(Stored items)

= = =

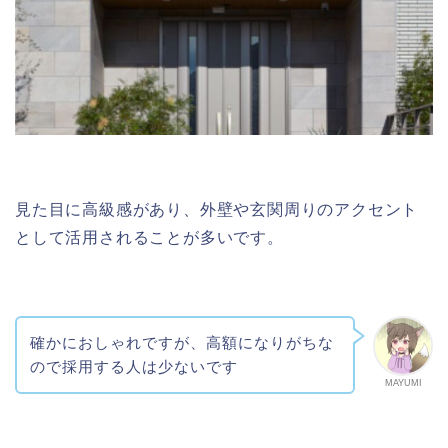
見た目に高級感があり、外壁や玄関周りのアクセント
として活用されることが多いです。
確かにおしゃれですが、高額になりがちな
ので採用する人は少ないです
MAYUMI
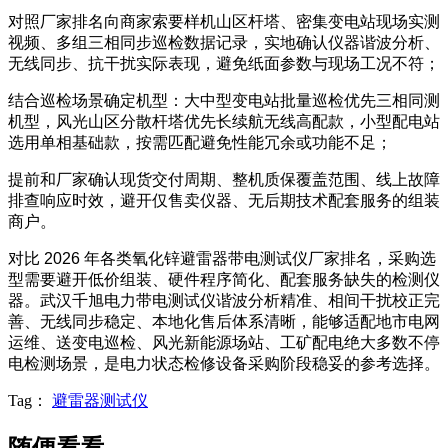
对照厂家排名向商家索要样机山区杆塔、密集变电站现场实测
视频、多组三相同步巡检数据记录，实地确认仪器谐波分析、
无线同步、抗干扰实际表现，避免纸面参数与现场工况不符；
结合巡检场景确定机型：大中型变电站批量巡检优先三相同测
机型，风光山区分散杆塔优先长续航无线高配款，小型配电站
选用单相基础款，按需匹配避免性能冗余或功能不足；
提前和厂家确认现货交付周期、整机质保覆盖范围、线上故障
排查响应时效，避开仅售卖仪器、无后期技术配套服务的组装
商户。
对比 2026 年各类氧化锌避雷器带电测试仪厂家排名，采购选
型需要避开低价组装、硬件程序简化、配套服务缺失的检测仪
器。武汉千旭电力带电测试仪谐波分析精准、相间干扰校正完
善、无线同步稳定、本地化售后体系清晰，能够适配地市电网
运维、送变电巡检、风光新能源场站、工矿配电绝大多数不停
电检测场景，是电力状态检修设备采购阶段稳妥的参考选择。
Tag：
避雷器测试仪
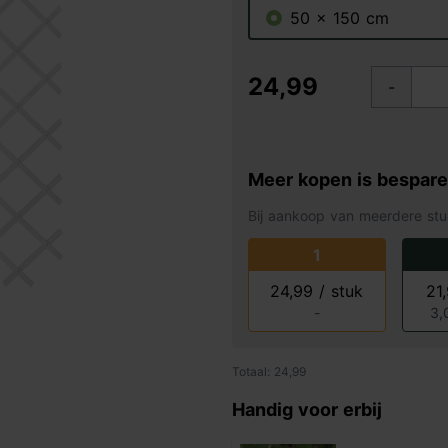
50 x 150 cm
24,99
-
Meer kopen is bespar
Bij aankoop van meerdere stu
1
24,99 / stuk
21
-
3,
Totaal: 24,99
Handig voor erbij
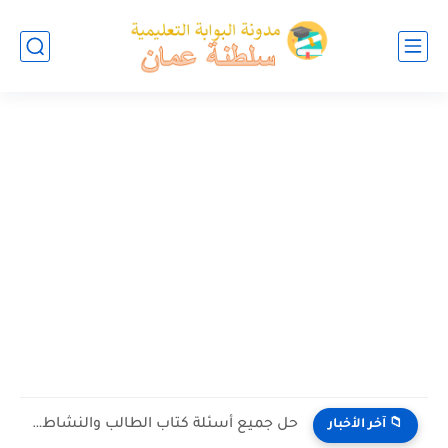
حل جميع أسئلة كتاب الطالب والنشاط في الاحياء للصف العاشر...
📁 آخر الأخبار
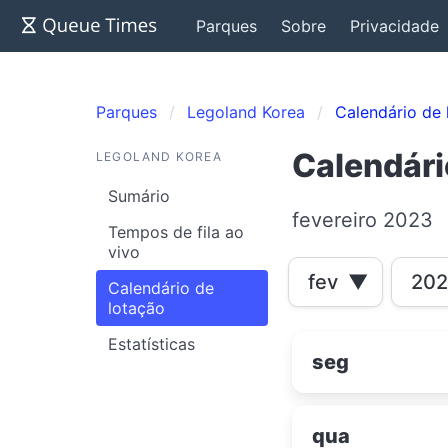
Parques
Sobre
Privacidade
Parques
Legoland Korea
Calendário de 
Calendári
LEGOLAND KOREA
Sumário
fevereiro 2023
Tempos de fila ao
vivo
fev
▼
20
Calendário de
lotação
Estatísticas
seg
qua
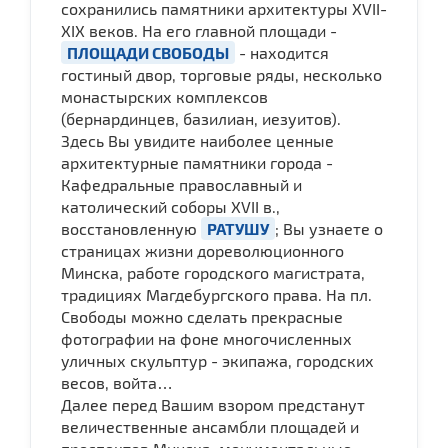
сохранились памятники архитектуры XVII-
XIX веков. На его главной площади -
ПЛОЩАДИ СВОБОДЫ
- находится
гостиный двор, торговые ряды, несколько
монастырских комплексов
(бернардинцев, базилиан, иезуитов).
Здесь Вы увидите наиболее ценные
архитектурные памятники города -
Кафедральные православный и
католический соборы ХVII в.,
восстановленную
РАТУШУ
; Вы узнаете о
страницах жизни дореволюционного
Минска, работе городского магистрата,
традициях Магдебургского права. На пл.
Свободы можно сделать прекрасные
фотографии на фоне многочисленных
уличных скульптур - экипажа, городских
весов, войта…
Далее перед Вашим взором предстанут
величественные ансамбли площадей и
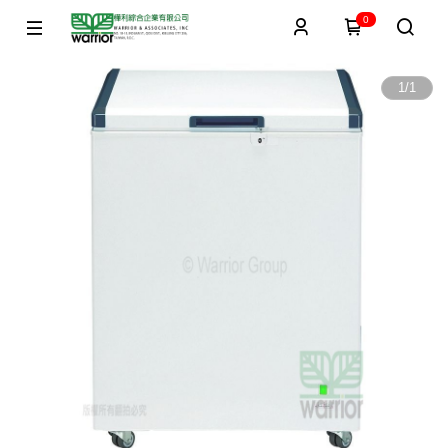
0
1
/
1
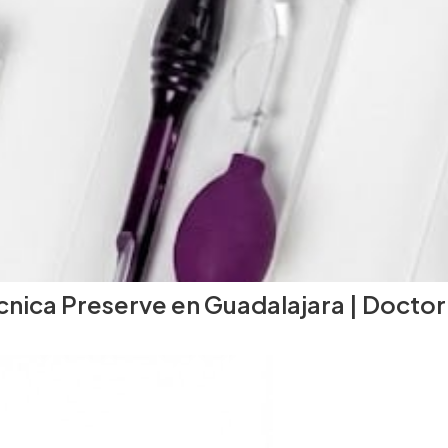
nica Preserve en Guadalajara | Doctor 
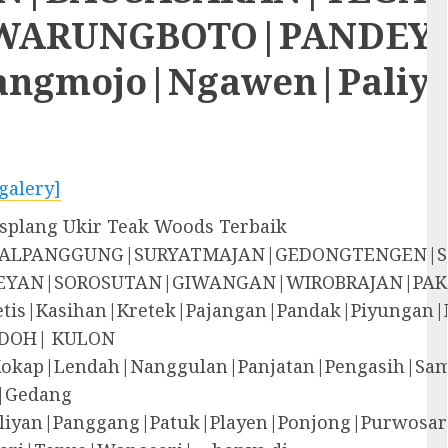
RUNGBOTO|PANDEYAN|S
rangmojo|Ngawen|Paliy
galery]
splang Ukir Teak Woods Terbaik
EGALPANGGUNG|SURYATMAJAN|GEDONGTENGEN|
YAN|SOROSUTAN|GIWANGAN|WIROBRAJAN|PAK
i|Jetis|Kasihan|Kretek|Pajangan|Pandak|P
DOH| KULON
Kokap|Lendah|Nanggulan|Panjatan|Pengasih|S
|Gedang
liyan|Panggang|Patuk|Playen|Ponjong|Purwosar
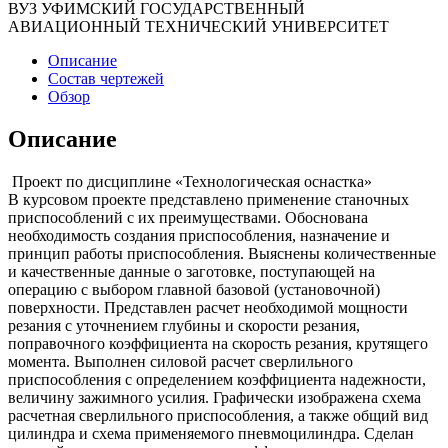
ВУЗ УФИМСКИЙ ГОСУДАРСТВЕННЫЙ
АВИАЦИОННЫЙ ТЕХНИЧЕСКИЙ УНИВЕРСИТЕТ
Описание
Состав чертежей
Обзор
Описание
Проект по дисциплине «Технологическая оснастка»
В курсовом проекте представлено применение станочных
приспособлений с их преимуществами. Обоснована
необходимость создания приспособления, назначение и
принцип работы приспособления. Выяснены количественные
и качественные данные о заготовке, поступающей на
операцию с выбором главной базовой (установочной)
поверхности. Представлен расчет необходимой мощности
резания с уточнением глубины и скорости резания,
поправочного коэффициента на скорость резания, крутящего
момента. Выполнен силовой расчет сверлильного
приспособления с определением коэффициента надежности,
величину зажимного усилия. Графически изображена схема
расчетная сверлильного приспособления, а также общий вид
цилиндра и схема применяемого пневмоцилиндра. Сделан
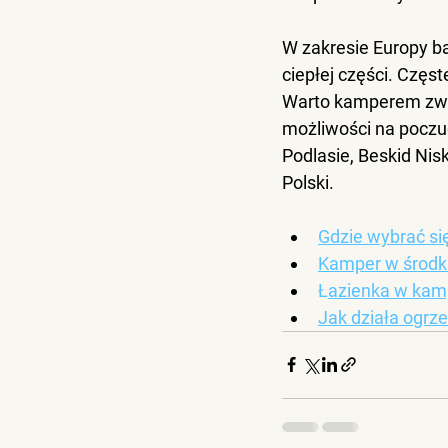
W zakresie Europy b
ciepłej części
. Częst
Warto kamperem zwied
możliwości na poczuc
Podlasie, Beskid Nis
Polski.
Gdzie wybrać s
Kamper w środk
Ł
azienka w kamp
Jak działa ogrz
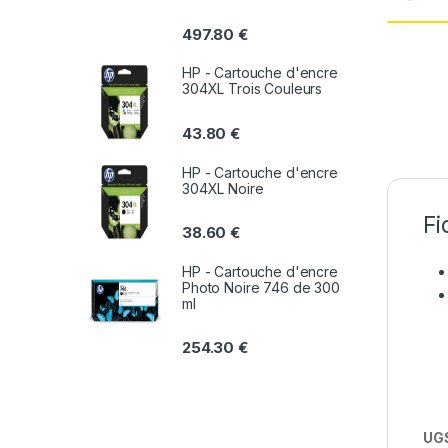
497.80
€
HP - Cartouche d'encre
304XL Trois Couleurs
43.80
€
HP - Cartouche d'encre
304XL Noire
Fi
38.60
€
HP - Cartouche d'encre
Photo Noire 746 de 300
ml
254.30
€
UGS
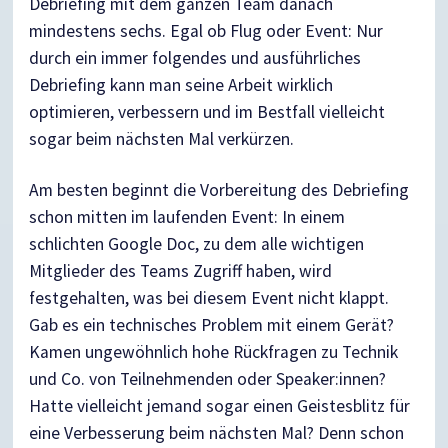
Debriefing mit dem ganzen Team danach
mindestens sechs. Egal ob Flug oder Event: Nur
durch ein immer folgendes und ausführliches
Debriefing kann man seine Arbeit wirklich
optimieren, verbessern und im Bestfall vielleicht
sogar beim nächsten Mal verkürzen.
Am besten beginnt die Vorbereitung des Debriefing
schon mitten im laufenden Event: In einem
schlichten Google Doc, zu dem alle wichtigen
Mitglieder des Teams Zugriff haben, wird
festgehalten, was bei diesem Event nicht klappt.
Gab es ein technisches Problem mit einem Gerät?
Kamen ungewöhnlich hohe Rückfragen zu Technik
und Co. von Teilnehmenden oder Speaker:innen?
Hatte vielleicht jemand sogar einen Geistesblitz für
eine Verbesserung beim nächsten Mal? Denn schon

= = =

PROBLEM DESCRIPTION: Could you write out all the records exactly, without the pictures?

RESULT OF THIS TASK:
見た目に高級感があり、外壁や玄関周りのアクセント
として活用されることが多いです。
確かにおしゃれですが、高額になりがちな
ので採用する人は少ないです
MAYUMI
对照厂家排名向商家索要样机山区杆塔、密集变电站现场实测
视频、多组三相同步巡检数据记录，实地确认仪器谐波分析、
无线同步、抗干扰实际表现，避免纸面参数与现场工况不符；
结合巡检场景确定机型：大中型变电站批量巡检优先三相同测
机型，风光山区分散杆塔优先长续航无线高配款，小型配电站
选用单相基础款，按需匹配避免性能冗余或功能不足；
提前和厂家确认现货交付周期、整机质保覆盖范围、线上故障
排查响应时效，避开仅售卖仪器、无后期技术配套服务的组装
商户。
对比 2026 年各类氧化锌避雷器带电测试仪厂家排名，采购选
型需要避开低价组装、硬件程序简化、配套服务缺失的检测仪
器。武汉千旭电力带电测试仪谐波分析精准、相间干扰校正完
善、无线同步稳定、本地化售后体系清晰，能够适配地市电网
运维、送变电巡检、风光新能源场站、工矿配电绝大多数不停
电检测场景，是电力状态检修设备采购阶段稳妥的参考选择。
Tag：
避雷器测试仪
50 x 150 cm
24,99
-
Meer kopen is bespar
Bij aankoop van meerdere stu
1
24,99 / stuk
21
-
3,
Totaal: 24,99
Handig voor erbij
حل جميع أسئلة كتاب الطالب والنشاط في الاحياء للصف العاشر...
📁 آخر الأخبار
Parques
Sobre
Privacidade
Parques
Legoland Korea
Calendário de 
Calendári
LEGOLAND KOREA
Sumário
fevereiro 2023
Tempos de fila ao
vivo
fev
▼
20
Calendário de
lotação
Estatísticas
seg
qua
сохранились памятники архитектуры XVII-
XIX веков. На его главной площади -
ПЛОЩАДИ СВОБОДЫ
- находится
гостиный двор, торговые ряды, несколько
монастырских комплексов
(бернардинцев, базилиан, иезуитов).
Здесь Вы увидите наиболее ценные
архитектурные памятники города -
Кафедральные православный и
католический соборы ХVII в.,
восстановленную
РАТУШУ
; Вы узнаете о
страницах жизни дореволюционного
Минска, работе городского магистрата,
традициях Магдебургского права. На пл.
Свободы можно сделать прекрасные
фотографии на фоне многочисленных
уличных скульптур - экипажа, городских
весов, войта…
Далее перед Вашим взором предстанут
величественные ансамбли площадей и
0
1
/
1
nica Preserve en Guadalajara | Doctor 
RUNGBOTO|PANDEYAN|S
rangmojo|Ngawen|Paliy
galery]
splang Ukir Teak Woods Terbaik
EGALPANGGUNG|SURYATMAJAN|GEDONGTENGEN|
YAN|SOROSUTAN|GIWANGAN|WIROBRAJAN|PAK
i|Jetis|Kasihan|Kretek|Pajangan|Pandak|P
DOH| KULON
Kokap|Lendah|Nanggulan|Panjatan|Pengasih|S
|Gedang
liyan|Panggang|Patuk|Playen|Ponjong|Purwosar
ВУЗ УФИМСКИЙ ГОСУДАРСТВЕННЫЙ
АВИАЦИОННЫЙ ТЕХНИЧЕСКИЙ УНИВЕРСИТЕТ
Описание
Состав чертежей
Обзор
Описание
Проект по дисциплине «Технологическая оснастка»
В курсовом проекте представлено применение станочных
приспособлений с их преимуществами. Обоснована
необходимость создания приспособления, назначение и
принцип работы приспособления. Выяснены количественные
и качественные данные о заготовке, поступающей на
операцию с выбором главной базовой (установочной)
поверхности. Представлен расчет необходимой мощности
резания с уточнением глубины и скорости резания,
поправочного коэффициента на скорость резания, крутящего
момента. Выполнен силовой расчет сверлильного
приспособления с определением коэффициента надежности,
величину зажимного усилия. Графически изображена схема
расчетная сверлильного приспособления, а также общий вид
цилиндра и схема применяемого пневмоцилиндра. Сделан
W zakresie Europy b
ciepłej części
. Częst
Warto kamperem zwied
możliwości na poczuc
Podlasie, Beskid Nis
Polski.
Gdzie wybrać s
Kamper w środk
Ł
azienka w kamp
Jak działa ogrz
497.80
€
HP - Cartouche d'encre
304XL Trois Couleurs
43.80
€
HP - Cartouche d'encre
304XL Noire
Fi
38.60
€
HP - Cartouche d'encre
Photo Noire 746 de 300
ml
254.30
€
UGS
Debriefing mit dem ganzen Team danach
mindestens sechs. Egal ob Flug oder Event: Nur
durch ein immer folgendes und ausführliches
Debriefing kann man seine Arbeit wirklich
optimieren, verbessern und im Bestfall vielleicht
sogar beim nächsten Mal verkürzen.
Am besten beginnt die Vorbereitung des Debriefing
schon mitten im laufenden Event: In einem
schlichten Google Doc, zu dem alle wichtigen
Mitglieder des Teams Zugriff haben, wird
festgehalten, was bei diesem Event nicht klappt.
Gab es ein technisches Problem mit einem Gerät?
Kamen ungewöhnlich hohe Rückfragen zu Technik
und Co. von Teilnehmenden oder Speaker:innen?
Hatte vielleicht jemand sogar einen Geistesblitz für
eine Verbesserung beim nächsten Mal? Denn schon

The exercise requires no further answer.